This post explains the improvements to drop to one the number of the copies required to send data over AF_VSOCK. Current mechanism to send packets through virtio-vsock makes two copies before sending it through the virtio-vsock device. The first copy is from the user’s application to the socket buffer. The SysSocketSend() copies the content from the user to a Packet structure. This structure contains the content and the vsock header. The packet is sent to the driver by relying on the SysNetworkSend() function that only accepts packet structures. When the driver gets the packet, the second copy is from the packet to the corresponding virtqueue's ring. This is the available ring of the transmission queue of the virtio-vsock device. During the second copy, we get a free pre-allocated buffer, we copy the content from the user and then we enqueue it into the available ring.
To drop the number to one, we remove the need of the first copy by reusing the packet's content in the virtio-vsock driver. This modification has been addressed by the github issue https://github.com/torokernel/torokernel/issues/363. Instead of allocating a new buffer, the virtio-vsock buffer reuses the packet buffer. Note that the available ring contains indexes that identify descriptors in the descriptor ring. We make this descriptor to point to user's buffer. After the buffer is consumed by the device, the driver tells the kernel that the packet has been sent and the kernel simply releases the memory allocated for that packet. The mechanism to send packets does not wait for the packet to be sent. It fills the available ring of the transmission queue with packets and returns immediately to the user.
We have benchmarked these changes but the mechanism does not show significant improvements. We use ab to compare two instances of the WebServer appliance. This is an appliance that runs a WebServer over virtio-vsock and gets files by using virtio-fs. This is the appliance that hosts Toro's website. For the benchmark, we use the following command:
ab -c 1 -n 1000 http://127.0.0.1:4000/images/apporikernel.png (133 kb)
In this test, the Requests per second without the changes is 2.27 [#/sec] (mean) whereas the same parameter is 2.28 [#/sec] (mean) with the changes. The time per request is 440.995 [ms] (mean) wo the changes whereas the value with the change is 438.213 [ms] (mean). During this benchmark, we use socat to translate tcp connections to vsock connections.
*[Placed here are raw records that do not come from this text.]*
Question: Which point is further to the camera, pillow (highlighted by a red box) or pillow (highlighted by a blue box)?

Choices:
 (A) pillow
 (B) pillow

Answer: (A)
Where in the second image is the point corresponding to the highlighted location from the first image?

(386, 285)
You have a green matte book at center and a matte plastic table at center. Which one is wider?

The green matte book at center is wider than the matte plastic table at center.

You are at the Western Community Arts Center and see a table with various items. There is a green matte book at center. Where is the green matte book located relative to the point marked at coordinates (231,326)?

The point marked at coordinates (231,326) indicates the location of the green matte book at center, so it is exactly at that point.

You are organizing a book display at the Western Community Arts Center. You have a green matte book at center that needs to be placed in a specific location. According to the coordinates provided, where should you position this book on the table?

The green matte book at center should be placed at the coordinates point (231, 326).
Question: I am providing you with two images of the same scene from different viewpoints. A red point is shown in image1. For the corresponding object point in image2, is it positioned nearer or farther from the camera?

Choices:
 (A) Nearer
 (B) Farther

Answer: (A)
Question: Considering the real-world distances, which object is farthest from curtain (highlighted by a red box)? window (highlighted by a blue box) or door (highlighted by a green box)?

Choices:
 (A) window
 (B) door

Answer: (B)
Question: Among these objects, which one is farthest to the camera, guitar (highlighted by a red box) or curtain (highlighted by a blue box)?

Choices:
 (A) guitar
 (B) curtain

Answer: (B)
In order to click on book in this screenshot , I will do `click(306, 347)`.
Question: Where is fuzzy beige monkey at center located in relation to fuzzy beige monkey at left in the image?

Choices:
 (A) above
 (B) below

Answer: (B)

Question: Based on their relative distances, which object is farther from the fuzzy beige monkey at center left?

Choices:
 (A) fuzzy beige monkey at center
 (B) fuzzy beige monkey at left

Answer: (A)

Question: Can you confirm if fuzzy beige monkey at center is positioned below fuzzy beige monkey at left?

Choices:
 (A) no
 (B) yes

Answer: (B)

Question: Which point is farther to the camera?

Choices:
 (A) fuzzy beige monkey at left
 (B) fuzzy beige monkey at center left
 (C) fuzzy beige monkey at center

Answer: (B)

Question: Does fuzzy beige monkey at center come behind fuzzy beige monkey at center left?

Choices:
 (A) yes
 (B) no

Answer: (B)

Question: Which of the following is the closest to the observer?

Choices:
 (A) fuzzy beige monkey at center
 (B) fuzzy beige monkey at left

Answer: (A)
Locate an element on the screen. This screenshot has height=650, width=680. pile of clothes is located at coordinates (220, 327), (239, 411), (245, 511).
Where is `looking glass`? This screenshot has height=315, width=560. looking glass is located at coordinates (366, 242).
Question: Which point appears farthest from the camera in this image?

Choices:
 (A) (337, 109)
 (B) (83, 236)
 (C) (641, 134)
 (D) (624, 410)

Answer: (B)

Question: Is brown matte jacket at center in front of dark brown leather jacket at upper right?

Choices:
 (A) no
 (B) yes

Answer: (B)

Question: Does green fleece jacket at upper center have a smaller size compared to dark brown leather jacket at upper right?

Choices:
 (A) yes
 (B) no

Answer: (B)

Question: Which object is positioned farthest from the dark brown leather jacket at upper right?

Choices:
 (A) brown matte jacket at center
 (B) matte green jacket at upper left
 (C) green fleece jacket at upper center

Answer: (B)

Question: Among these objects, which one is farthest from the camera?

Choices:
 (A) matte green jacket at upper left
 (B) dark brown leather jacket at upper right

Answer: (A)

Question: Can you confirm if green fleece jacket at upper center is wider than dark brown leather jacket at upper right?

We removed socat and we launch a ping-pong test with different packet sizes. These are the results with the changes:
request size: 8192 bytes, time: 1138.86 ms
request size: 16384 bytes, time: 1169.71 ms
These are the results without the changes:
request size: 8192 bytes, time: 1131.54 ms
request size: 16384 bytes, time: 1165.18 ms
For some reason, the instance that has two copies takes less time than the instance with a single copy. We require more benchmarks to understand why such a improvement has none effect on these tests. The next step would be to use zero copy by reusing the user’s buffer. This is how it is implemented in the virtio-fs driver in which the user’s buffer is shared with the device.